Over the weekend, Chris and I also took in Pirate Radio (which, while nothing more than a blow job for all of rock and roll- not that there is a thing wrong with that, rock and roll is pretty awesome- had an amazing cast and some of the best deleted scenes I've seen since Wet Hot American Summer. Sadly, it also had a lot of montages the content of which covered "people listening to the radio while happy", "people dancing while listening to the radio" and "people listening to the radio while sad". Maybe if they had cut out some of these montages, they could have fit some of the forty minutes of deleted scenes back into the film.) and Perfume: The Story of a Murderer (which is based on a book that Marilyn Manson has been fellating since the early 90's. It stars Ben Whishaw (the new Q) and, after seeing this, I truly believe that he should be the next Bond villain. Wow is this dark and well shot and that makes it worse because you can clearly see all the dark and horrible shit going on on the screen. Worth a look if you have the balls and guts and stomach and other parts of human anatomy.).

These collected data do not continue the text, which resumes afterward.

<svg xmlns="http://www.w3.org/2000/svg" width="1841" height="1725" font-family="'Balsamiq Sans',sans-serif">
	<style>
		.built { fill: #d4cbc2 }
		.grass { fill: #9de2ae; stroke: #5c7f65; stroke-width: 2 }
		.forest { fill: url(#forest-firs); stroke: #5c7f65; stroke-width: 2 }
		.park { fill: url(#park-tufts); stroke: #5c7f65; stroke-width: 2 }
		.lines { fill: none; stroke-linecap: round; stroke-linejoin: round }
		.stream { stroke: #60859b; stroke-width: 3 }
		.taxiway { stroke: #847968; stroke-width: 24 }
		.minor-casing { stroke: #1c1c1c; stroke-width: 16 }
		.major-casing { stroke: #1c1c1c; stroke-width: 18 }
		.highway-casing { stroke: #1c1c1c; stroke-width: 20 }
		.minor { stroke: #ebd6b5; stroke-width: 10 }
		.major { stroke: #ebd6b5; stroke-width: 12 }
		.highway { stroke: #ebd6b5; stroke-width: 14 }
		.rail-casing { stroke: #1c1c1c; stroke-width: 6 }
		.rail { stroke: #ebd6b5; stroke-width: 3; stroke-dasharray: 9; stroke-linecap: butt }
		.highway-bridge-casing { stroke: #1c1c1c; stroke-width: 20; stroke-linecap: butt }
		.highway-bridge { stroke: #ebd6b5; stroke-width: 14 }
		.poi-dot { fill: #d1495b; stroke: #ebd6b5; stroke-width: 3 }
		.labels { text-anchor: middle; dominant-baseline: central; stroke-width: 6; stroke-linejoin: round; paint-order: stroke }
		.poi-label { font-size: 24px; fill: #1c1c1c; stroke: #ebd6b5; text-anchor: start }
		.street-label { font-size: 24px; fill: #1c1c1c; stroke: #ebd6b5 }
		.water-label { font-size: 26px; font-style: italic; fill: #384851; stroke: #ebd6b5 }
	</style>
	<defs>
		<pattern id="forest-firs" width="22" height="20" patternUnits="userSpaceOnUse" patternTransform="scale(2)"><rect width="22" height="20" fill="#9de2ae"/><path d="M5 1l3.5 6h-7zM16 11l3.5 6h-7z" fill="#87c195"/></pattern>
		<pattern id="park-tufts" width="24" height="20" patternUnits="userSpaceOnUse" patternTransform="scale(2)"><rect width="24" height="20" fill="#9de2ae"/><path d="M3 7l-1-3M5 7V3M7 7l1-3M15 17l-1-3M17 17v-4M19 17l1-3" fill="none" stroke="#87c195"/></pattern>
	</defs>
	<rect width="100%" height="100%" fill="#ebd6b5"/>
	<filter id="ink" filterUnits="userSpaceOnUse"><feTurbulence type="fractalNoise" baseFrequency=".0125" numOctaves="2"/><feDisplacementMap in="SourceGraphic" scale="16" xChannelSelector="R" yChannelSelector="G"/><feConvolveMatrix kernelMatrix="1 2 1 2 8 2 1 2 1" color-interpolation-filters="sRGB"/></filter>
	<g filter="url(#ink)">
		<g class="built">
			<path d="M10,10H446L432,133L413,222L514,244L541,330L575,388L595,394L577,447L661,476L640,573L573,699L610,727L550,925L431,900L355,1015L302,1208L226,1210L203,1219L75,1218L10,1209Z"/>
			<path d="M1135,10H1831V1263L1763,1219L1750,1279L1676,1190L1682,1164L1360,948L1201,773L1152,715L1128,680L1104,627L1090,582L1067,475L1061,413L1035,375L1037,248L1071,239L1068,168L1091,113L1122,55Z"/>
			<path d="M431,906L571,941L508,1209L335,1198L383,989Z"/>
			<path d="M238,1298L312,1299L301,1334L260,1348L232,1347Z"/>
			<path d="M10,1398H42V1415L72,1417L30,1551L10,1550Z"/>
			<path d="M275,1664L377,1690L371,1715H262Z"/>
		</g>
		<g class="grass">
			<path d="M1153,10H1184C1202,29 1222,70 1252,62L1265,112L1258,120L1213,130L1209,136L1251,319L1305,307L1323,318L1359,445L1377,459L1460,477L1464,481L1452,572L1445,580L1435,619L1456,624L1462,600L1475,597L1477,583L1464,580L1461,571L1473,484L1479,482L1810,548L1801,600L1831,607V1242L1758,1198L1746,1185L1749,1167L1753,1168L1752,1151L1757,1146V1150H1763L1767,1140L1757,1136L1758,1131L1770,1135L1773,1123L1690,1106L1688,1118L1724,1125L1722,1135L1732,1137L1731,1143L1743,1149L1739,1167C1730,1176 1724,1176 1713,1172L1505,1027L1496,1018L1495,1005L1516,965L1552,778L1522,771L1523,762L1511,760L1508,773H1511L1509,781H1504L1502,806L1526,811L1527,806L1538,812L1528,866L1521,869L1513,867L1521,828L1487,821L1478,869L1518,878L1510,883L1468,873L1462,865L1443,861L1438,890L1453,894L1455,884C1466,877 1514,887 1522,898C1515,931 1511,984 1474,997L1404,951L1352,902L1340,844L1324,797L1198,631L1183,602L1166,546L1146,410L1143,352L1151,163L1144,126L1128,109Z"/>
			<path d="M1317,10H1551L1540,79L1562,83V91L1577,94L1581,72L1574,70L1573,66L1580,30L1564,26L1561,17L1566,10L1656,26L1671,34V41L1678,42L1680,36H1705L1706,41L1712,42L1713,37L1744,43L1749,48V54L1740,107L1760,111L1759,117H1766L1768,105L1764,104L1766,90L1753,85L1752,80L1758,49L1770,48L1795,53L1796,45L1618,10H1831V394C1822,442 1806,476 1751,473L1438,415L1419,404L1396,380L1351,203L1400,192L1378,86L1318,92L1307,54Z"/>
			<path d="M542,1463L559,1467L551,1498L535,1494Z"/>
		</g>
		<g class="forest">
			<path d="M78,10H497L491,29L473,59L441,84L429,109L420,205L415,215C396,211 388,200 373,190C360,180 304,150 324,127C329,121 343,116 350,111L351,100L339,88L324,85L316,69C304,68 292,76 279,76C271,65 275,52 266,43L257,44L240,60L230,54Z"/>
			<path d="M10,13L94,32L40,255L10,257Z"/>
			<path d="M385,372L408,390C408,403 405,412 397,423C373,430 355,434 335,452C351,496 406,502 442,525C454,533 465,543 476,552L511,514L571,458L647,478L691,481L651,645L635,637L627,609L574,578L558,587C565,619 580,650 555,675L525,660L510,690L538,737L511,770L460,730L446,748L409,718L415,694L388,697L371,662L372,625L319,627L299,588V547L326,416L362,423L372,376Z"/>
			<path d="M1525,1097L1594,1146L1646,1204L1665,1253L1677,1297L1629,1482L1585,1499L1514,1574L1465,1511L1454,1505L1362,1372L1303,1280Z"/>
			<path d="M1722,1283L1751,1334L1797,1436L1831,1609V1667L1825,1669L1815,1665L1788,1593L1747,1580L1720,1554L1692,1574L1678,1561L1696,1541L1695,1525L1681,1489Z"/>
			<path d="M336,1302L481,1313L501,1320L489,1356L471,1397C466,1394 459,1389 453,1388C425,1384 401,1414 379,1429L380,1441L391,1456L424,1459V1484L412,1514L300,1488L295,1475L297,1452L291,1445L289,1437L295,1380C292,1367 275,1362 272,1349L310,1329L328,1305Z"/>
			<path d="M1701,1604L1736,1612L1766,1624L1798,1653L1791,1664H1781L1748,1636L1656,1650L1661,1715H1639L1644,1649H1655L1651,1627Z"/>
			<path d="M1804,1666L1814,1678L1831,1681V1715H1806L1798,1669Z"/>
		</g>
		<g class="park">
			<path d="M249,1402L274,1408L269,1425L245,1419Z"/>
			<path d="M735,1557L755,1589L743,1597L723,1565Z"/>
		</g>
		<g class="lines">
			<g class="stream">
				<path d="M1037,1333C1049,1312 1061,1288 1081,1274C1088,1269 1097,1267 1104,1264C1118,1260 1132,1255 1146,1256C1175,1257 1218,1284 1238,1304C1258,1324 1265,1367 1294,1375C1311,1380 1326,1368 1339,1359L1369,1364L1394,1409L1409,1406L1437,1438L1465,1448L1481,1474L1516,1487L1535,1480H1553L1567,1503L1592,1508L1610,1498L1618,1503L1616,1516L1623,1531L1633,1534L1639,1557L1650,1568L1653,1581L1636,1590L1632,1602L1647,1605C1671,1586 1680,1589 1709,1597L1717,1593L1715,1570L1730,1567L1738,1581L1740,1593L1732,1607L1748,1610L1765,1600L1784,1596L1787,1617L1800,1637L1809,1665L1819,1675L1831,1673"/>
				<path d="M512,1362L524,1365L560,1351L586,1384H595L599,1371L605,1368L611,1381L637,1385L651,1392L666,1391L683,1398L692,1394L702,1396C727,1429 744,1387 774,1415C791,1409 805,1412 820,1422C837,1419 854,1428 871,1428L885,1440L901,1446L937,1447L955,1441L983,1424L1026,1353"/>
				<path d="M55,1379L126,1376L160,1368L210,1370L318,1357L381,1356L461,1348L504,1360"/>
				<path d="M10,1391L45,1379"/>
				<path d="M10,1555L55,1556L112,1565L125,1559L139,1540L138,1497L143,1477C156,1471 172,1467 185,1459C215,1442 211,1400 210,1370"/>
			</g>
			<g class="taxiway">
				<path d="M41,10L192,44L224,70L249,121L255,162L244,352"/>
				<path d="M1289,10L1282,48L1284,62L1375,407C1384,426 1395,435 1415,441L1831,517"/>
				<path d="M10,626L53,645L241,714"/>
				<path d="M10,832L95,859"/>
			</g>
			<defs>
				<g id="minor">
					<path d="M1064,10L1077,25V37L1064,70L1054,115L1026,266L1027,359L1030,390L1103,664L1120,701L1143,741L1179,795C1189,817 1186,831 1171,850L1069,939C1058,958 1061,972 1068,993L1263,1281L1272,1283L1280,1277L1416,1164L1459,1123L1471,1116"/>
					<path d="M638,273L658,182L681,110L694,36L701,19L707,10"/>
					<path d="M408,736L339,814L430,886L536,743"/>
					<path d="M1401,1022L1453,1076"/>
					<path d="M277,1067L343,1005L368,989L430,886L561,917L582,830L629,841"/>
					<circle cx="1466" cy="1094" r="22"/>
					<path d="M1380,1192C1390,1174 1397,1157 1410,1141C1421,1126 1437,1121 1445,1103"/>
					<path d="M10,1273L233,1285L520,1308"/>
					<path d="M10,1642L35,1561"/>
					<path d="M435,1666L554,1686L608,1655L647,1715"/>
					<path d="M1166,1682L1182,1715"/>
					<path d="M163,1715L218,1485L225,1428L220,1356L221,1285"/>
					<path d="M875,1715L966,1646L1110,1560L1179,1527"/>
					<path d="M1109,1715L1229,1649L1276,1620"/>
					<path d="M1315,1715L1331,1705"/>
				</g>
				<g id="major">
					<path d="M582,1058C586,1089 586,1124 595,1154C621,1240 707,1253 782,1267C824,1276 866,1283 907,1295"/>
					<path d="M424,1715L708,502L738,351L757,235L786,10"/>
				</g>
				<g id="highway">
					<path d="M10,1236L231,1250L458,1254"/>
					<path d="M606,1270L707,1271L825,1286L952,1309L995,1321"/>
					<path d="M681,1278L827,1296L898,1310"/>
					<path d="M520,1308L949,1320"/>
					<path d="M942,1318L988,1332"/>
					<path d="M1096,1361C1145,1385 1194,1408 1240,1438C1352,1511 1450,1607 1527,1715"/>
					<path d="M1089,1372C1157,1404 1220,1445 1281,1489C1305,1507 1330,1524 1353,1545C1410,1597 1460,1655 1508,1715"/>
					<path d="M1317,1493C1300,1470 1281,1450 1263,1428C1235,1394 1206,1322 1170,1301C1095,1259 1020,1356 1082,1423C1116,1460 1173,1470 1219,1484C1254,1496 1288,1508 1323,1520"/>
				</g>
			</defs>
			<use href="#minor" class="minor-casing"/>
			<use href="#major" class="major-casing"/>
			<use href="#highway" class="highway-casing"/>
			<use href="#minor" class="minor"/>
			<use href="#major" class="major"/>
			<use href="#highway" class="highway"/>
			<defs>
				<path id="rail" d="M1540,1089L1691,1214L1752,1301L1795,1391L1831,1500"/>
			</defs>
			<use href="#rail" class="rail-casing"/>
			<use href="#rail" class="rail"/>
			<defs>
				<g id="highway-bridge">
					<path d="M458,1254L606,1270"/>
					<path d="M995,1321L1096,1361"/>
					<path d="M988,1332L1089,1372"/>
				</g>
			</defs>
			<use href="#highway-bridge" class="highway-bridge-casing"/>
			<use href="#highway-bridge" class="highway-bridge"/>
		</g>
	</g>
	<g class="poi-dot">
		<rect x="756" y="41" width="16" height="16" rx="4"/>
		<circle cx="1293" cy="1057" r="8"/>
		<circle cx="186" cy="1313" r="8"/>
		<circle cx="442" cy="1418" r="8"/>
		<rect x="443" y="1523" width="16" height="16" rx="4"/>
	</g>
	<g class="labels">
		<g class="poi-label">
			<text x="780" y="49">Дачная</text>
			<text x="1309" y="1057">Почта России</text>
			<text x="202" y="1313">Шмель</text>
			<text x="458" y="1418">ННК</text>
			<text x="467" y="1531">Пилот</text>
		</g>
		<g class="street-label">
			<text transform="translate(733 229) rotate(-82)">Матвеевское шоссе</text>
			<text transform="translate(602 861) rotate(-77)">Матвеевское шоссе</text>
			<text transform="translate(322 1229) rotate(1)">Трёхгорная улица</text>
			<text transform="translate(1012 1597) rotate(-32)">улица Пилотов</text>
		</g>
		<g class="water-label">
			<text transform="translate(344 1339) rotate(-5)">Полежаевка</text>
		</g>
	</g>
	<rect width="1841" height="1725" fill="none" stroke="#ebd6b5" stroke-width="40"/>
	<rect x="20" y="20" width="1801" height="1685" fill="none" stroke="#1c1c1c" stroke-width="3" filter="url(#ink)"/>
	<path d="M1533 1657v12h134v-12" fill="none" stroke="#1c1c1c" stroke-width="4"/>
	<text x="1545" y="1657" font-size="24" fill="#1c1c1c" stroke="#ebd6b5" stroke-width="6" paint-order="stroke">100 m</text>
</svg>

Along with these, I was almost done re-reading The Langoliers, but got bored when they started refueling the jet, and put it down in favor of re-reading some of the Ian Fleming Bond books, namely Live and Let Die. I've also ordered the first of the Young Bond series from the early 00's as Alan has been going on about them favorablyy for quite a while.

I also have the urge to read more Iron Man...so that may happen as well...if you're lucky.

Shockingly, I haven't been doing much gaming as I'm still waiting for that Resident Evil 6 update that allows Jen and I to finally finish the fucking game. I AM SUCH A GOOD AND PATIENT FRIEND AS I COULD HAVE FINISHED THIS ON MY OWN MONTHS AGO!!!!! I have five brand new, unopened video games (The Amazing Spider-Man, Silent Hill: Downpour, Shadows of the Damned and Assassin's Creed 3 with Lollipop Chainsaw on the way) and all I want to do is finish RE6.
WHY IS LIFE SO UNFAIR?!

I don't know why these things keep happening to me.

But, aside from all this horrible stuff, the plans for my wedding to my One and Only are running smoothly now that the election is over. She's got her dress and, hopefully, this weekend will result in our caterers being booked...hopefully. I am finding that the money-grubbing, love-raping, cold, gray, stone-faced wedding industry is not making me love Christina any less, so I guess that's something.